Among the many statues in the museum, it's easy to miss the 1829 bust of Soane himself on the first floor, placed above statuettes of Michelangelo and Raphael. The son of a bricklayer, Soane rose from humble origins; for his skill at sketching, he won a scholarship to tour Europe, which enabled him to visit Italy and develop a passion for Greco-Roman art. When he died at the ripe age of 83, Soane was one of the most distinguished individuals in Britain, a man, as Hofland wrote of the sarcophagus party guests, seemingly "exempt from the common evils of life, but awake to all its generous sensibilities."
This happy impression is reinforced by a Gandy drawing of the family in 1798: Soane and his wife, Elizabeth, are eating buttered rolls while their two young sons, John and George, scamper nearby. Of course, Soane was no more immune to fate's vagaries than the rest of us. His fondest ambition had been to found a "dynasty of architects" through his sons, but John was struck down in his 30s by consumption and George grew up to be quite the rake, running up huge debts and even publishing anonymous attacks on his father's architecture. Then too, Soane may not have been the easiest father. "He could be a man of great charm," says museum archivist Susan Palmer, "but he was also very driven, very touchy and moody, with a real chip on his shoulder about his poor origins."

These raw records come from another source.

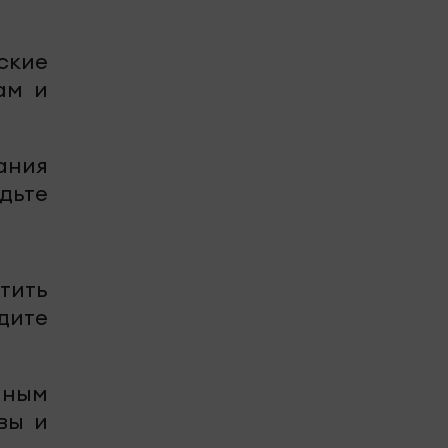
рские
ам и
вания
дьте
атить
дите
енным
вы и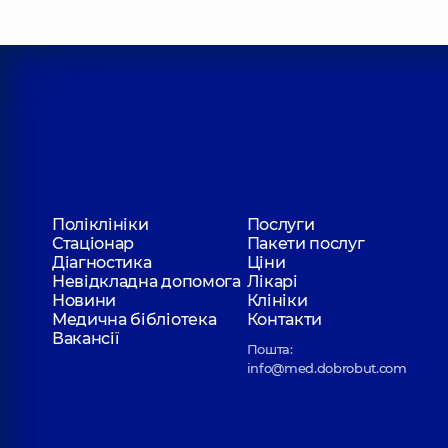
Поліклініки
Послуги
Стаціонар
Пакети послуг
Діагностика
Ціни
Невідкладна допомога
Лікарі
Новини
Клініки
Медична бібліотека
Контакти
Вакансії
Пошта:
info@med.dobrobut.com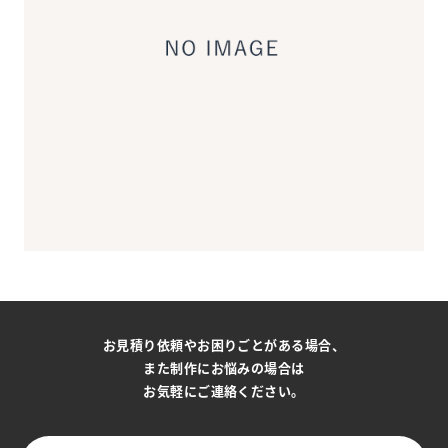
お見積り依頼やお困りごとがある場合、
また制作にお悩みの場合は
お気軽にご連絡ください。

Fearing that George would sell his collection when he died, Soane provided for its perpetuation in his will and was able to secure an act of Parliament in 1833 to ensure that his home would remain a venue, as he wrote, for "Amateurs and Students in Painting, Sculpture and Architecture." As a result, Soane's museum is run to this day by the Soane Foundation, although in the 1940s the British government took over the costs of maintenance in order to keep it free to the public, as it has been since Soane's death in 1837. "Thank goodness Mr. Soane didn't get on with young George," one of the warders observed with a laugh. "I'd be out of a job!"
I shuffled downstairs through the half-light, reclaimed my coat and umbrella and headed for the Ship Tavern, a 16th-century pub around the corner. As I dug into a shepherd's pie, I recalled the words of Benjamin Robert Haydon, another sarcophagus party guest: "It was the finest fun imaginable to see the people come into the Library after wandering about below, amidst tombs and capitals, and shafts, and noseless heads, with a sort of expression of delighted relief at finding themselves again among the living, and with coffee and cake."


Comments
Compliments to the author. His charming writing intrigues readers, who, I hope, will visit and enjoy this very special kind of museum, the historic house museum. I'd like to signal to Mr. Perrottet and his readers the historic house museum where I work in Milan, Italy: The Bagatti Valsecchi Museum, one of Europe's finest. Located in historic downtown Milan, it, too, is an authentic "time capsule" of a late 19th century aristocratic Milanese palazzo, with its original Italian Renaissance arts and decorative arts collections displayed as the original owners wished them to be. Best regards, Star Meyer
Posted by Star Meyer, Ph.D. on June 1,2008 | 12:54AM
This article is just another example in a long catalogue of excellent articles found in your magazine. This feature writer is so-so. He did greatly improve the article by using other people's quotes. The image of "no nose" busts will be forever at my recall. Please know that I look foward to every issue.